**Your objective**
The answer must be an exact copy of the lines from the one with "fx_px: 4870" to the last line of the entries below, both included, and must contain no pictures.

Items listed in a dataset
========================================
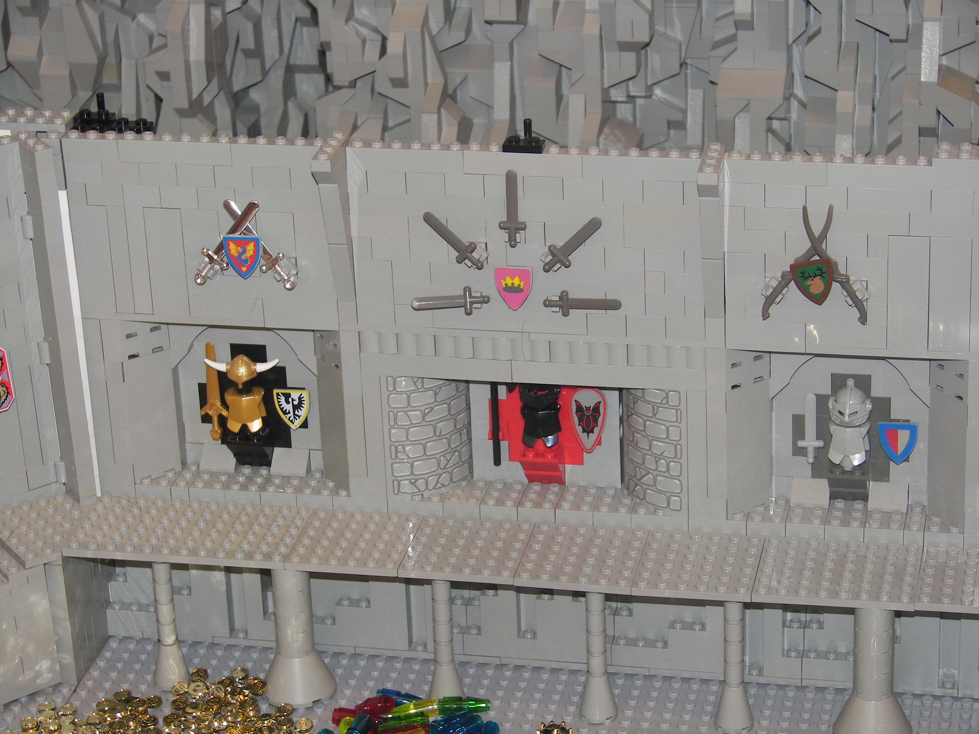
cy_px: 367
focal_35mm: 98
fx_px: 2772
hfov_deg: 20.0
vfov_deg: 15.1
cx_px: 490
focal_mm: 16.3
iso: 64
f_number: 3.2
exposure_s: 1/40
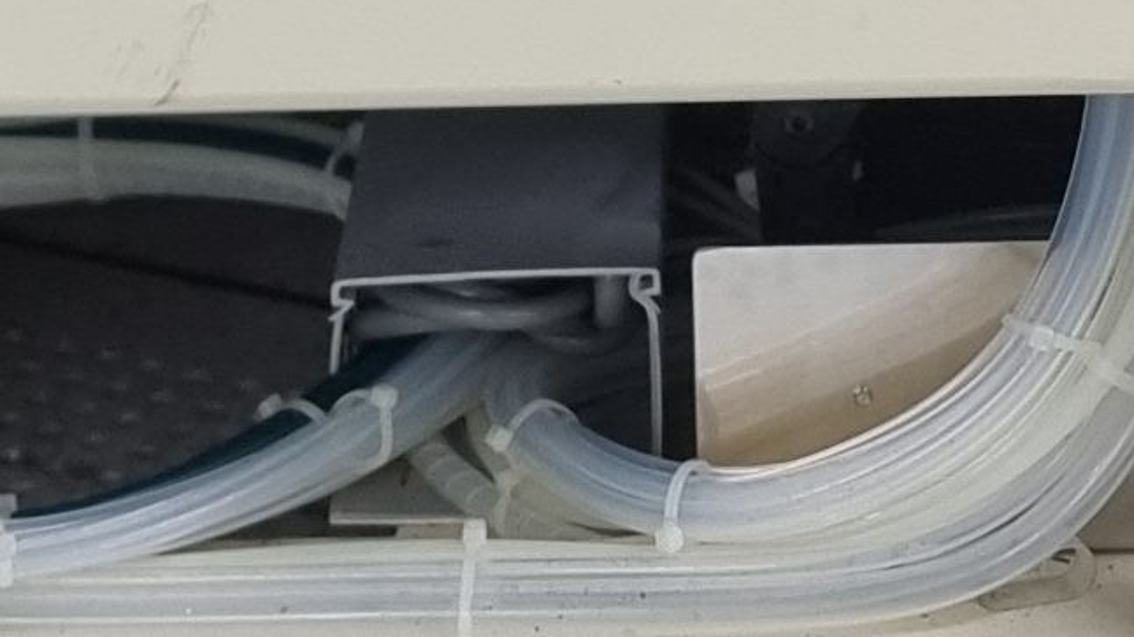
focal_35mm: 162
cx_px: 758
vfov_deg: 7.3
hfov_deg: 13.3
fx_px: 4870
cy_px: -465
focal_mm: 6.7
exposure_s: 1/40
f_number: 1.8
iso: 160
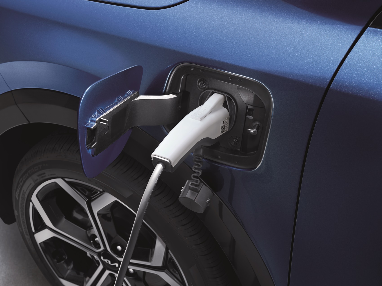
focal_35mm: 50
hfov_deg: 38.2
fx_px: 552
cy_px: 143
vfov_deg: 29.1
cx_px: 191
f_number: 11
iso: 160
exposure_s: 1/15
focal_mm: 63
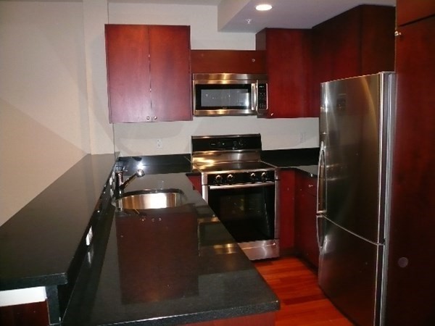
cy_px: 163
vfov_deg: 49.7
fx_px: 352
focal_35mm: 28
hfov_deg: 63.4
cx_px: 218
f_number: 2.8
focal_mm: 4.6
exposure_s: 1/30
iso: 200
========================================
**Answer section**
fx_px: 4870
cy_px: -465
focal_mm: 6.7
exposure_s: 1/40
f_number: 1.8
iso: 160
focal_35mm: 50
hfov_deg: 38.2
fx_px: 552
cy_px: 143
vfov_deg: 29.1
cx_px: 191
f_number: 11
iso: 160
exposure_s: 1/15
focal_mm: 63
cy_px: 163
vfov_deg: 49.7
fx_px: 352
focal_35mm: 28
hfov_deg: 63.4
cx_px: 218
f_number: 2.8
focal_mm: 4.6
exposure_s: 1/30
iso: 200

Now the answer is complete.